- _Consigne a_
Répondez, s'il vous plaît, aux questions suivantes sur le texte à lire :
(i) Dans quel journal a paru la dernière lettre de Mohamed Saleck Beheit au président de la République ?
(ii) Dans quel média l'auteur a-t-il découvert en premier le talent de Beheit ?
(iii) De quelle année à quelle année Beheit a-t-il soutenu sans condition le président Mohamed Ould Abdel Aziz ?

- _Texte à lire_
■ ■ ■ ■ ■ ■ ■
Il faut sauver le soldat Beheit/Par Mohamed Souleymane Mahah

22 June, 2017 - 02:30

J’ai lu, avec une consternation non feinte, la dernière lettre du journaliste Mohamed Saleck Beheit au président de la République, parue dans les colonnes du journal Le Calame.

Je connais ce journaliste depuis longtemps, pour être originaire de la même ville que lui, mais en ce qui concerne son talent, je ne l’ai découvert que tardivement  à travers ses articles dans CRIDEM d’abord, puis Le Calame ensuite. Depuis lors, je m’intéresse à ce qu’il écrit et ai des raisons défendables de penser, que cet intérêt est largement partagé au sein de la communauté francophone de Mauritanie.

Mais hélas, connaitre un journaliste n’est pas chose facile et présente quelques nuances. Il faut savoir l’identifier au sein d’une série de prototypes qui n’est le reflet d’aucune certitude, si ce n’est celle de le juger à la tendance politique ou de spécialité de ses articles. C’est dire donc que je ne prétends pas connaitre l’homme, en dehors de ce qui est perceptible, aussi bien de sa personnalité, que de sa production intellectuelle et journalistique, que je suis avec assiduité dans les médias et dans Facebook.

Sur ce plan, monsieur Beheit ne semble pas être réductible à une équation partisane, même s’il s’est distingué de 2008 à 2012, par un soutien inconditionnel au président Mohamed Ould Abdel Aziz. Maintenant je viens de comprendre, grâce à sa lettre à ce dernier, le changement intervenu depuis lors sur cette position et admet ce que l’un de nos amis communs, qui partage avec lui l’amour de la langue française, soutient à ce propos.

Indignez-vous !

 Beheit, m’a-t-il dit un jour, a tout de l’iconoclaste au sens politique du terme. Il balaye du revers de la main (de la plume) tout le passé politique de la Mauritanie. Il rejette les systèmes, les apostrophe et les dénonce avec véhémence, ce qui laisse soupçonner chez lui quelques convictions gauchisantes auxquelles son rejet par les systèmes qui se succèdent semble avoir donné un contenu anarchiste.
■ ■ ■ ■ ■ ■ ■
- _Données de travail_
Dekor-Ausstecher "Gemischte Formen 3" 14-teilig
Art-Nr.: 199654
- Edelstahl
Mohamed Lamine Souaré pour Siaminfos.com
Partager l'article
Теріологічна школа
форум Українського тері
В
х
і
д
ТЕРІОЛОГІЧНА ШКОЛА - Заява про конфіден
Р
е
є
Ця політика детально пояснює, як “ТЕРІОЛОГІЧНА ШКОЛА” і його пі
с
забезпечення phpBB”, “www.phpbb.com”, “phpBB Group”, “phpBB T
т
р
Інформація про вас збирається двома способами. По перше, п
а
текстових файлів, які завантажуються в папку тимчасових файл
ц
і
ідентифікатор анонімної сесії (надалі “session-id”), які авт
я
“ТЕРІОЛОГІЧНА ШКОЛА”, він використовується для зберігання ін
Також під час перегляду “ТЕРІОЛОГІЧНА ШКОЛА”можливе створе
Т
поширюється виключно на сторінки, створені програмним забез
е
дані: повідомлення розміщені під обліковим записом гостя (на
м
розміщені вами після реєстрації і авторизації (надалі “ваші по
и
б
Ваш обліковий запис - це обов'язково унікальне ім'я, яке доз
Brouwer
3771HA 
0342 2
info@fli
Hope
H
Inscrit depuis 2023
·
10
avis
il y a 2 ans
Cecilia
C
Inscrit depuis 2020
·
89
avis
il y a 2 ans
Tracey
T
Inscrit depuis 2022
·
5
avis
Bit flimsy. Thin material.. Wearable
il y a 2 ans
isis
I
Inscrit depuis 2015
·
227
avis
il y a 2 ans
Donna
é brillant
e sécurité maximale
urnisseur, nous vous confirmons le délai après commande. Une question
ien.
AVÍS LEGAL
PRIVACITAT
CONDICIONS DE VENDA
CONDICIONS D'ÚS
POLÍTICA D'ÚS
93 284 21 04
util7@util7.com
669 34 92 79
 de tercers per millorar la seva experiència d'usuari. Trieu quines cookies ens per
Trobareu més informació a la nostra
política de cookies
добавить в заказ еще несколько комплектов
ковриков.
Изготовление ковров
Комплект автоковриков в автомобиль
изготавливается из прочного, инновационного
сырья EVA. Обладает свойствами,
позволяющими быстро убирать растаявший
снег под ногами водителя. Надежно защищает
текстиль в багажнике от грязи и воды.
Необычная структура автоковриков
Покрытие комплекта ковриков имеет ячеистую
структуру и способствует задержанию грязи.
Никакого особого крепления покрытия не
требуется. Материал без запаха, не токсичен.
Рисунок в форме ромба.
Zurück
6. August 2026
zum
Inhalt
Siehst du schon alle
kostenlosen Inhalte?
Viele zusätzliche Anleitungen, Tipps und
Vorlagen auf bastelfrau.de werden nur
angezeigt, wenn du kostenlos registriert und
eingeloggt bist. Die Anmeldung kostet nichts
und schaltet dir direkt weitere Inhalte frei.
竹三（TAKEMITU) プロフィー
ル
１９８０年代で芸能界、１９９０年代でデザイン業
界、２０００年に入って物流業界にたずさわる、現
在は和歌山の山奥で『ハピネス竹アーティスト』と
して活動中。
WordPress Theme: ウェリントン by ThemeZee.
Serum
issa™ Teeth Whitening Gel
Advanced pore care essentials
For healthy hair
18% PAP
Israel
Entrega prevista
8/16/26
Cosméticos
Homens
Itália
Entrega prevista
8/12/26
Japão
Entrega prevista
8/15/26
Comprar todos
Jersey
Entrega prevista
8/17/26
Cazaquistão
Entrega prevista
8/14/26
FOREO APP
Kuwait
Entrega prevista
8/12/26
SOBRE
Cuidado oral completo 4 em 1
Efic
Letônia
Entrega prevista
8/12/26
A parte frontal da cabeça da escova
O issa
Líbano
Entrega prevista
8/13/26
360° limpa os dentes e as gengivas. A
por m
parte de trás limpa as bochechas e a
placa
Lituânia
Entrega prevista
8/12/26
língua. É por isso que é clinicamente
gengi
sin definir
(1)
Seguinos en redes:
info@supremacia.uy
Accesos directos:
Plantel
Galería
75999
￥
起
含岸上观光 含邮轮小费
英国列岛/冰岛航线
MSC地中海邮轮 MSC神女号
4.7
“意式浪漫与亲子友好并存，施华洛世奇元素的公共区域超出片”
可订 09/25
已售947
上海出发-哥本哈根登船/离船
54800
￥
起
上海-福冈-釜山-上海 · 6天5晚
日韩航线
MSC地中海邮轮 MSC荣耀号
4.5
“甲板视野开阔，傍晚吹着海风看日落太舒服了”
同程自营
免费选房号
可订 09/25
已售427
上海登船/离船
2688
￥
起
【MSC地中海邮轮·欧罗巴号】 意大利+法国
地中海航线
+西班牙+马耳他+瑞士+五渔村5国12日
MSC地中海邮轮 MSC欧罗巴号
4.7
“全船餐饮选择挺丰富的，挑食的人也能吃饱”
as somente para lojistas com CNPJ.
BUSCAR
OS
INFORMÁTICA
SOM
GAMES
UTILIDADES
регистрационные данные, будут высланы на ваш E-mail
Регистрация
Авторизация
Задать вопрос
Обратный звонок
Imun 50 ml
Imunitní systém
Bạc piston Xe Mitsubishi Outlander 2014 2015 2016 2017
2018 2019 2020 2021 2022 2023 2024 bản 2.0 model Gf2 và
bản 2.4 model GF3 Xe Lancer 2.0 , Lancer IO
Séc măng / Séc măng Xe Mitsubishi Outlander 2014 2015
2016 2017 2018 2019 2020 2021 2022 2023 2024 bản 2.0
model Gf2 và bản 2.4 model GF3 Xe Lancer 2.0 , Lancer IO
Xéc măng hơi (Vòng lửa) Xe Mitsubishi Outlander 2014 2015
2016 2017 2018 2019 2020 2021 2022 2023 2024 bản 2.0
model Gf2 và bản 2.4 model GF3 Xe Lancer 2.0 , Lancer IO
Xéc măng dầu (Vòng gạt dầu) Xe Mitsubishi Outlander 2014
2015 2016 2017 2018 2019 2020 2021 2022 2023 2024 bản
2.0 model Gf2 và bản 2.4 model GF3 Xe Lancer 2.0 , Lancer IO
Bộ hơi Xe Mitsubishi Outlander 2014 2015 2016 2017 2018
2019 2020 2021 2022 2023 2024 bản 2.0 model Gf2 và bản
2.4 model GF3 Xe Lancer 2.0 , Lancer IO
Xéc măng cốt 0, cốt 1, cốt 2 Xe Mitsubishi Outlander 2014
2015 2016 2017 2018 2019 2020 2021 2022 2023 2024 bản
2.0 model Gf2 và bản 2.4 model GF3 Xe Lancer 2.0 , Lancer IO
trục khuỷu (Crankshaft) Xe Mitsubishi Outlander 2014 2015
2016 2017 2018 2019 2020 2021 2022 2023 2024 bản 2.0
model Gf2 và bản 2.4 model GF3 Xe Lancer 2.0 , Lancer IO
■ ■ ■ ■ ■ ■ ■
- _Consigne b_
Donnez seulement le nombre de lignes où figure la chaîne « грязи ».

- _Corrigé a_
(i) Le Calame
(ii) CRIDEM
(iii) De 2008 à 2012

- _Corrigé b_
2